# Work to be completed
The entries below are to be returned exactly. Include all of them.

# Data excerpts

+ + + + +

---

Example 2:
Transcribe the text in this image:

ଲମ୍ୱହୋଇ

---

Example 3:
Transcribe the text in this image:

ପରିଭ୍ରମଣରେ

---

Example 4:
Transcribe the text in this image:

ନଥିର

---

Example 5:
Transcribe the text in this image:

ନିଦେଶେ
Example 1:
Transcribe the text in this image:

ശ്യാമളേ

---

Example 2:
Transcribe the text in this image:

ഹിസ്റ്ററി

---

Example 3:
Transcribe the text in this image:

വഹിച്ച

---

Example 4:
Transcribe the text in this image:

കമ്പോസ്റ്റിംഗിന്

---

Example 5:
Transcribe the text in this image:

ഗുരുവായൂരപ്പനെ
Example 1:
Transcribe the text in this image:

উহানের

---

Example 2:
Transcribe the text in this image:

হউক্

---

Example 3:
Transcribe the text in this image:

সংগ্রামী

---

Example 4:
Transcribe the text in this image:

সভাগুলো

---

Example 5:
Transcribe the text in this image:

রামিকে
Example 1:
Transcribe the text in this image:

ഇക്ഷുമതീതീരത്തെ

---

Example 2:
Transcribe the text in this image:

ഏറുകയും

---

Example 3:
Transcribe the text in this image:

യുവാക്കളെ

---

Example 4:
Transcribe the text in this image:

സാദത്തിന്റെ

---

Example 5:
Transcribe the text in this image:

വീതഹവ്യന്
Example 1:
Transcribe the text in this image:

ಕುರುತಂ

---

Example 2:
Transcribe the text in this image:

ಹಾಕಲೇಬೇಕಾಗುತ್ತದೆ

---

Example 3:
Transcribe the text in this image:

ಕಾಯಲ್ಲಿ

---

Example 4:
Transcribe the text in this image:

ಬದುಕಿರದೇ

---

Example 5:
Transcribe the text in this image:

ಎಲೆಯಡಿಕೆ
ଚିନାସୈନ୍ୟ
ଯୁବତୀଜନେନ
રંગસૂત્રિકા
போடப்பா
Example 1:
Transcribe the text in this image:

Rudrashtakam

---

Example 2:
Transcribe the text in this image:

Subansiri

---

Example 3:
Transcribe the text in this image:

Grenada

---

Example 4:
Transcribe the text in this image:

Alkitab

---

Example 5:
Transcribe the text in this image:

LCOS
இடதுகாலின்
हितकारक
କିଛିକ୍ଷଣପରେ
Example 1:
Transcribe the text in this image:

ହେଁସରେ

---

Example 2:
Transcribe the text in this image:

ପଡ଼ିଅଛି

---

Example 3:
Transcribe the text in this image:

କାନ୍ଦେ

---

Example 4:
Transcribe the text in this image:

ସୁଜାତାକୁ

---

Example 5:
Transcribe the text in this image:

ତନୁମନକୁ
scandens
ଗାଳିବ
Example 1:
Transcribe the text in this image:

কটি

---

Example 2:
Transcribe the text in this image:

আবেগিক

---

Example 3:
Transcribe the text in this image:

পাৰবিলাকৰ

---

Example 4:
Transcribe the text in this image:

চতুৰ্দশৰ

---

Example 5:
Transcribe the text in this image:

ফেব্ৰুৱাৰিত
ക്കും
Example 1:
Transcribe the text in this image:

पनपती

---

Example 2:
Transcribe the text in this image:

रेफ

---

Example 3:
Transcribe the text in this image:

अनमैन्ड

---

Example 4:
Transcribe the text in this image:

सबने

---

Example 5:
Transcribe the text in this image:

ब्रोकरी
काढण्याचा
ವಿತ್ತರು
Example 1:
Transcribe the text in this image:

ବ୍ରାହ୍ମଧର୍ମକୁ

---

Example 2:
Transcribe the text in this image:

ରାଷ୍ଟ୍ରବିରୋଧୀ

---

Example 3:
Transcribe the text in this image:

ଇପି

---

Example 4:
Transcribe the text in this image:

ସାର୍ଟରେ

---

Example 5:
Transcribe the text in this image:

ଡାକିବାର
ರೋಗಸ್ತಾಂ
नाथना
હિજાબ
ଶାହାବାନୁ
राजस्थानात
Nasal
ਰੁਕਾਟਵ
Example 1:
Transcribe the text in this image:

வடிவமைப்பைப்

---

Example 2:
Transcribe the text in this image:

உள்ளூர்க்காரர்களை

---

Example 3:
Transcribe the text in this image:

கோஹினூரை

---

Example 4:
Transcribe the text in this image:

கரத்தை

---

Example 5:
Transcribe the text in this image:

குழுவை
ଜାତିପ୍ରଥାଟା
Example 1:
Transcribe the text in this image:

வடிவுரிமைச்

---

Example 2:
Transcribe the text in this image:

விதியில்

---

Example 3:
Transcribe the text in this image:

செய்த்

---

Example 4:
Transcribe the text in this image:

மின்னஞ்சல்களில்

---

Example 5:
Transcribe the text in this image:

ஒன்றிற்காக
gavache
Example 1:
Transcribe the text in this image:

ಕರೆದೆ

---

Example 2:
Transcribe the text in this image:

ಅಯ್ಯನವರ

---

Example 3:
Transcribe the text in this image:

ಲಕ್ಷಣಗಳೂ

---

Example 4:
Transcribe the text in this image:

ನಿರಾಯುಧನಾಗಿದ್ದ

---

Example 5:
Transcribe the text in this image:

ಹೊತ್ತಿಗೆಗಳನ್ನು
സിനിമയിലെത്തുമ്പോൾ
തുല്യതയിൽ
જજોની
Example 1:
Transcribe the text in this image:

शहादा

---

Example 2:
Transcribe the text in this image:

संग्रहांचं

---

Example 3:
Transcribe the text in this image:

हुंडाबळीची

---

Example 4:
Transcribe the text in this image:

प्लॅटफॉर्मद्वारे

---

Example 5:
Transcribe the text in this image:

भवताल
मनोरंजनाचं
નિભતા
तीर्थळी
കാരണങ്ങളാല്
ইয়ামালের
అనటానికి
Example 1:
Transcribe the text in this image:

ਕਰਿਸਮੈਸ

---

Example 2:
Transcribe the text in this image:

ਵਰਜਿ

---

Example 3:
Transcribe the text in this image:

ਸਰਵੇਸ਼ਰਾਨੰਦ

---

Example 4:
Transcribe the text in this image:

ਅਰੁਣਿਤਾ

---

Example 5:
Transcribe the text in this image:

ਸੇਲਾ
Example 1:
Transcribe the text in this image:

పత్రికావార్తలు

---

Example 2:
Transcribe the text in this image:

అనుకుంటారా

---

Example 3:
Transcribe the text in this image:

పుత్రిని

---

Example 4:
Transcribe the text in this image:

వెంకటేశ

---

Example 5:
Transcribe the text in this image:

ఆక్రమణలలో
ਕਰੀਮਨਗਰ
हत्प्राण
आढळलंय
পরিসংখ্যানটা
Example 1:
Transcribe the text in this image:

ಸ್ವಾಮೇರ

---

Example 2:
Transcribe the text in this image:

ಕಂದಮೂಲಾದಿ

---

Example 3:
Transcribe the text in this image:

+ + + + +

# Output of the exercise
---

Example 2:
Transcribe the text in this image:

ଲମ୍ୱହୋଇ

---

Example 3:
Transcribe the text in this image:

ପରିଭ୍ରମଣରେ

---

Example 4:
Transcribe the text in this image:

ନଥିର

---

Example 5:
Transcribe the text in this image:

ନିଦେଶେ
Example 1:
Transcribe the text in this image:

ശ്യാമളേ

---

Example 2:
Transcribe the text in this image:

ഹിസ്റ്ററി

---

Example 3:
Transcribe the text in this image:

വഹിച്ച

---

Example 4:
Transcribe the text in this image:

കമ്പോസ്റ്റിംഗിന്

---

Example 5:
Transcribe the text in this image:

ഗുരുവായൂരപ്പനെ
Example 1:
Transcribe the text in this image:

উহানের

---

Example 2:
Transcribe the text in this image:

হউক্

---

Example 3:
Transcribe the text in this image:

সংগ্রামী

---

Example 4:
Transcribe the text in this image:

সভাগুলো

---

Example 5:
Transcribe the text in this image:

রামিকে
Example 1:
Transcribe the text in this image:

ഇക്ഷുമതീതീരത്തെ

---

Example 2:
Transcribe the text in this image:

ഏറുകയും

---

Example 3:
Transcribe the text in this image:

യുവാക്കളെ

---

Example 4:
Transcribe the text in this image:

സാദത്തിന്റെ

---

Example 5:
Transcribe the text in this image:

വീതഹവ്യന്
Example 1:
Transcribe the text in this image:

ಕುರುತಂ

---

Example 2:
Transcribe the text in this image:

ಹಾಕಲೇಬೇಕಾಗುತ್ತದೆ

---

Example 3:
Transcribe the text in this image:

ಕಾಯಲ್ಲಿ

---

Example 4:
Transcribe the text in this image:

ಬದುಕಿರದೇ

---

Example 5:
Transcribe the text in this image:

ಎಲೆಯಡಿಕೆ
ଚିନାସୈନ୍ୟ
ଯୁବତୀଜନେନ
રંગસૂત્રિકા
போடப்பா
Example 1:
Transcribe the text in this image:

Rudrashtakam

---

Example 2:
Transcribe the text in this image:

Subansiri

---

Example 3:
Transcribe the text in this image:

Grenada

---

Example 4:
Transcribe the text in this image:

Alkitab

---

Example 5:
Transcribe the text in this image:

LCOS
இடதுகாலின்
हितकारक
କିଛିକ୍ଷଣପରେ
Example 1:
Transcribe the text in this image:

ହେଁସରେ

---

Example 2:
Transcribe the text in this image:

ପଡ଼ିଅଛି

---

Example 3:
Transcribe the text in this image:

କାନ୍ଦେ

---

Example 4:
Transcribe the text in this image:

ସୁଜାତାକୁ

---

Example 5:
Transcribe the text in this image:

ତନୁମନକୁ
scandens
ଗାଳିବ
Example 1:
Transcribe the text in this image:

কটি

---

Example 2:
Transcribe the text in this image:

আবেগিক

---

Example 3:
Transcribe the text in this image:

পাৰবিলাকৰ

---

Example 4:
Transcribe the text in this image:

চতুৰ্দশৰ

---

Example 5:
Transcribe the text in this image:

ফেব্ৰুৱাৰিত
ക്കും
Example 1:
Transcribe the text in this image:

पनपती

---

Example 2:
Transcribe the text in this image:

रेफ

---

Example 3:
Transcribe the text in this image:

अनमैन्ड

---

Example 4:
Transcribe the text in this image:

सबने

---

Example 5:
Transcribe the text in this image:

ब्रोकरी
काढण्याचा
ವಿತ್ತರು
Example 1:
Transcribe the text in this image:

ବ୍ରାହ୍ମଧର୍ମକୁ

---

Example 2:
Transcribe the text in this image:

ରାଷ୍ଟ୍ରବିରୋଧୀ

---

Example 3:
Transcribe the text in this image:

ଇପି

---

Example 4:
Transcribe the text in this image:

ସାର୍ଟରେ

---

Example 5:
Transcribe the text in this image:

ଡାକିବାର
ರೋಗಸ್ತಾಂ
नाथना
હિજાબ
ଶାହାବାନୁ
राजस्थानात
Nasal
ਰੁਕਾਟਵ
Example 1:
Transcribe the text in this image:

வடிவமைப்பைப்

---

Example 2:
Transcribe the text in this image:

உள்ளூர்க்காரர்களை

---

Example 3:
Transcribe the text in this image:

கோஹினூரை

---

Example 4:
Transcribe the text in this image:

கரத்தை

---

Example 5:
Transcribe the text in this image:

குழுவை
ଜାତିପ୍ରଥାଟା
Example 1:
Transcribe the text in this image:

வடிவுரிமைச்

---

Example 2:
Transcribe the text in this image:

விதியில்

---

Example 3:
Transcribe the text in this image:

செய்த்

---

Example 4:
Transcribe the text in this image:

மின்னஞ்சல்களில்

---

Example 5:
Transcribe the text in this image:

ஒன்றிற்காக
gavache
Example 1:
Transcribe the text in this image:

ಕರೆದೆ

---

Example 2:
Transcribe the text in this image:

ಅಯ್ಯನವರ

---

Example 3:
Transcribe the text in this image:

ಲಕ್ಷಣಗಳೂ

---

Example 4:
Transcribe the text in this image:

ನಿರಾಯುಧನಾಗಿದ್ದ

---

Example 5:
Transcribe the text in this image:

ಹೊತ್ತಿಗೆಗಳನ್ನು
സിനിമയിലെത്തുമ്പോൾ
തുല്യതയിൽ
જજોની
Example 1:
Transcribe the text in this image:

शहादा

---

Example 2:
Transcribe the text in this image:

संग्रहांचं

---

Example 3:
Transcribe the text in this image:

हुंडाबळीची

---

Example 4:
Transcribe the text in this image:

प्लॅटफॉर्मद्वारे

---

Example 5:
Transcribe the text in this image:

भवताल
मनोरंजनाचं
નિભતા
तीर्थळी
കാരണങ്ങളാല്
ইয়ামালের
అనటానికి
Example 1:
Transcribe the text in this image:

ਕਰਿਸਮੈਸ

---

Example 2:
Transcribe the text in this image:

ਵਰਜਿ

---

Example 3:
Transcribe the text in this image:

ਸਰਵੇਸ਼ਰਾਨੰਦ

---

Example 4:
Transcribe the text in this image:

ਅਰੁਣਿਤਾ

---

Example 5:
Transcribe the text in this image:

ਸੇਲਾ
Example 1:
Transcribe the text in this image:

పత్రికావార్తలు

---

Example 2:
Transcribe the text in this image:

అనుకుంటారా

---

Example 3:
Transcribe the text in this image:

పుత్రిని

---

Example 4:
Transcribe the text in this image:

వెంకటేశ

---

Example 5:
Transcribe the text in this image:

ఆక్రమణలలో
ਕਰੀਮਨਗਰ
हत्प्राण
आढळलंय
পরিসংখ্যানটা
Example 1:
Transcribe the text in this image:

ಸ್ವಾಮೇರ

---

Example 2:
Transcribe the text in this image:

ಕಂದಮೂಲಾದಿ

---

Example 3:
Transcribe the text in this image:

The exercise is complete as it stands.